Director of Global Submissions | Certara
Brenda Taylor is a Director of Global Submissions at Certara. She has over 20 years of experience in the biotechnology and pharmaceutical industry. She has led regulatory strategy and submission management activities to support pharmaceutical development and manufacturing, with an emphasis on Initial New Drug (IND) applications and marketing applications. Brenda’s research background in microbiology and immunology includes design and performance of nonclinical studies. Her therapeutic areas of expertise include oncology, cardiovascular, and anti-infective agents, spanning both small-molecule drugs and biologics.
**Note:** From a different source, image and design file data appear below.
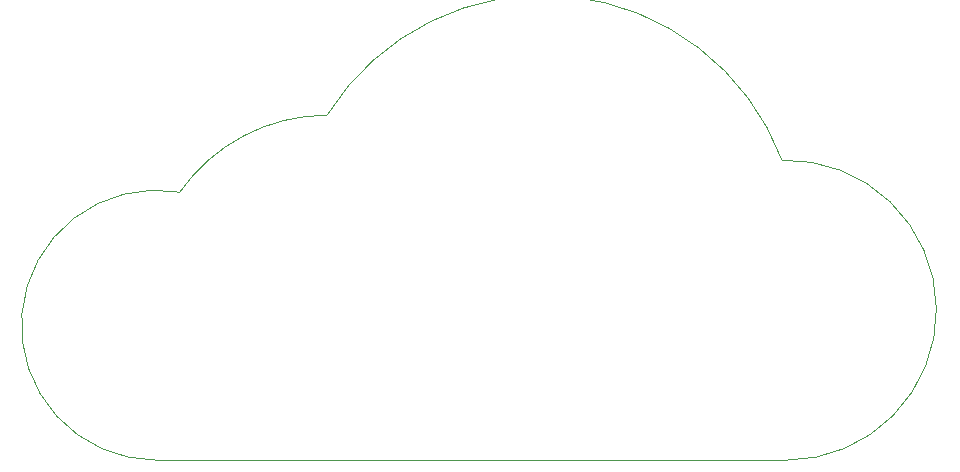
<source format=gm1>
G04 #@! TF.FileFunction,Profile,NP*
%FSLAX46Y46*%
G04 Gerber Fmt 4.6, Leading zero omitted, Abs format (unit mm)*
G04 Created by KiCad (PCBNEW 4.0.7-e2-6376~58~ubuntu16.04.1) date Tue Oct 17 16:23:07 2017*
%MOMM*%
%LPD*%
G01*
G04 APERTURE LIST*
%ADD10C,0.101600*%
%ADD11C,0.100000*%
G04 APERTURE END LIST*
D10*
D11*
X78368634Y-76205431D02*
G75*
G02X78740000Y-101600000I371366J-12694569D01*
G01*
X39849783Y-72390026D02*
G75*
G02X78368634Y-76205431I18316217J-11429974D01*
G01*
X27377575Y-78912376D02*
G75*
G02X39849783Y-72390026I12500425J-8717624D01*
G01*
X25400000Y-101600000D02*
X78740000Y-101600000D01*
X25400000Y-101600000D02*
G75*
G02X27377575Y-78912376I0J11430000D01*
G01*
M02*

</source>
Senior Director Global Submissions | Certara
Bowlby 博士在临床研究和药物开发行业拥有超过 25 年的经验。在过去的 10 年中,他领导了许多新药申请、生物制品许可申请和向美国食品药品监督管理局和欧洲药品管理局提交的研究性新药 (IND) 申请。Bowlby 博士领导了研究者手册 (IB)、临床研究报告 (CSR)、临床总结和概述、简报和其他监管文件的编写。在他职业生涯的早期,Bowlby 博士有计划地撰写了大量关于他在哈佛医学院的科学研究和博士后工作的生物医学手稿、海报和幻灯片。他的专业治疗领域包括眼科、神经病学、精神病学和慢性疼痛。Bowlby 博士对当前生物制药环境中使用的药物发现和开发方法有着专业的认识。